- What is required
Restate every line below word for word, but drop each picture.

--------------------------------------------------

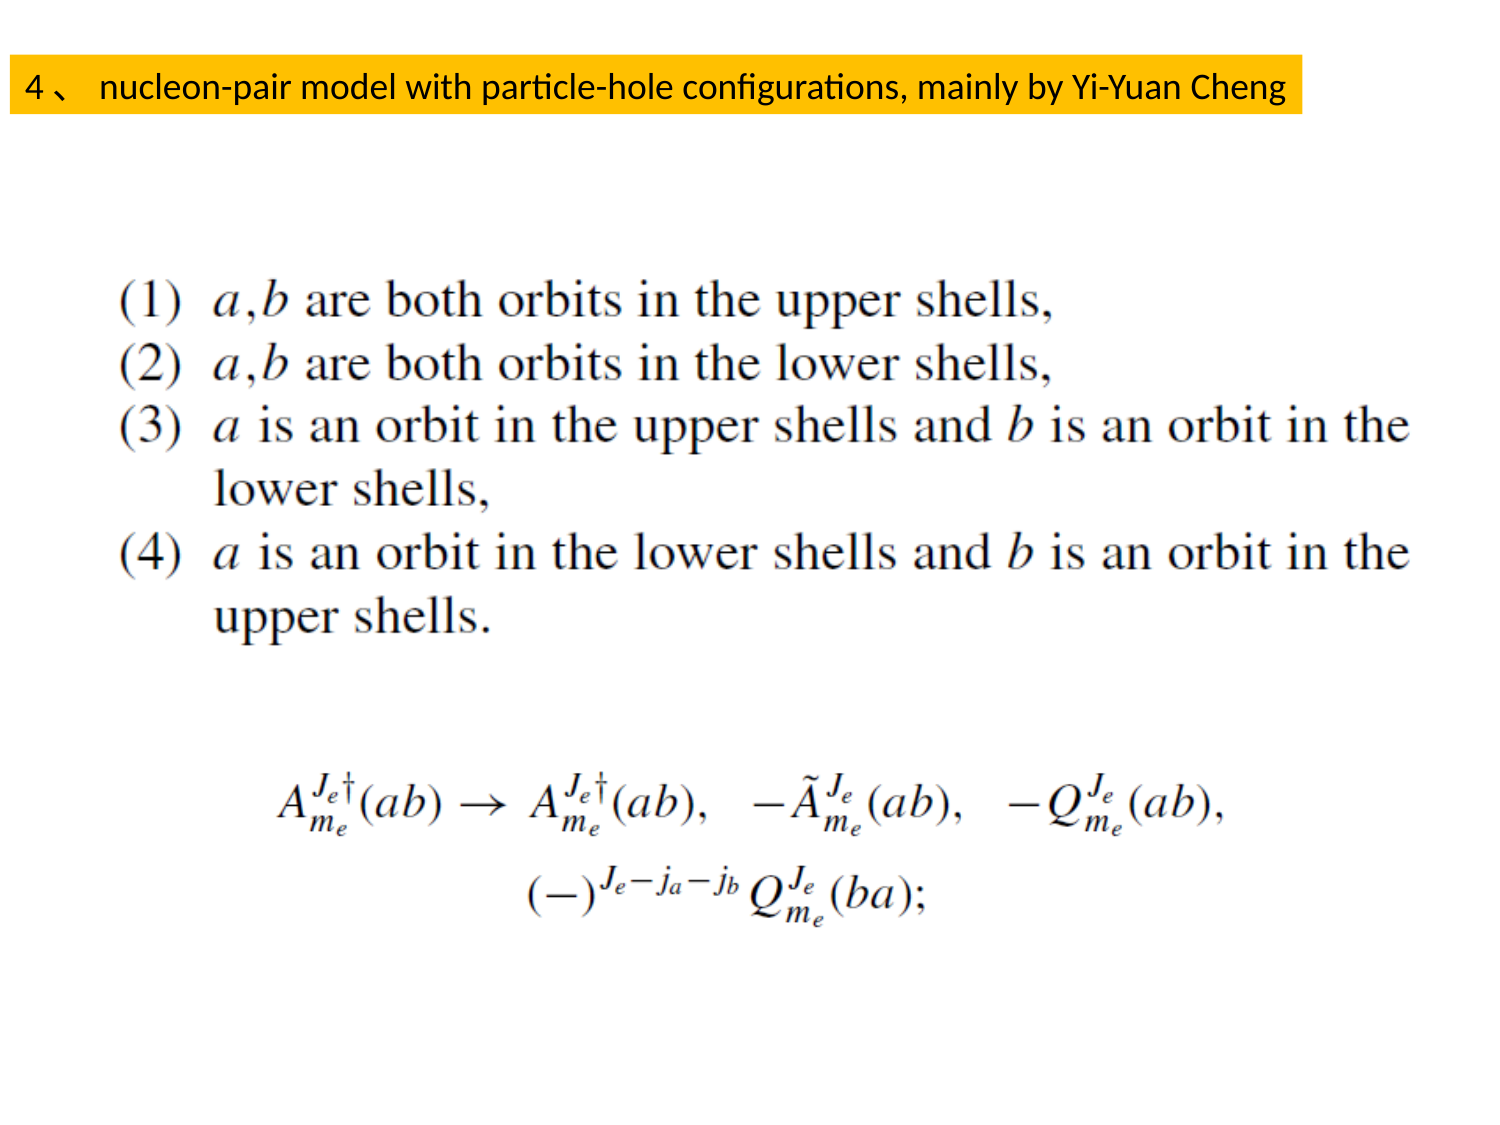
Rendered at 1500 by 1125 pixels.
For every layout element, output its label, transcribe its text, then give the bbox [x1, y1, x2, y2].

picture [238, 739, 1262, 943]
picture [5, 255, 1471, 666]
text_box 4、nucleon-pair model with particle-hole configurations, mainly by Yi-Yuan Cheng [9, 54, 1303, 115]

--------------------------------------------------

- Solution
Rendered at 1500 by 1125 pixels.
For every layout element, output its label, transcribe its text, then give the bbox [x1, y1, x2, y2].

picture [238, 739, 1262, 943]
picture [5, 255, 1471, 666]
text_box 4、nucleon-pair model with particle-hole configurations, mainly by Yi-Yuan Cheng [9, 54, 1303, 115]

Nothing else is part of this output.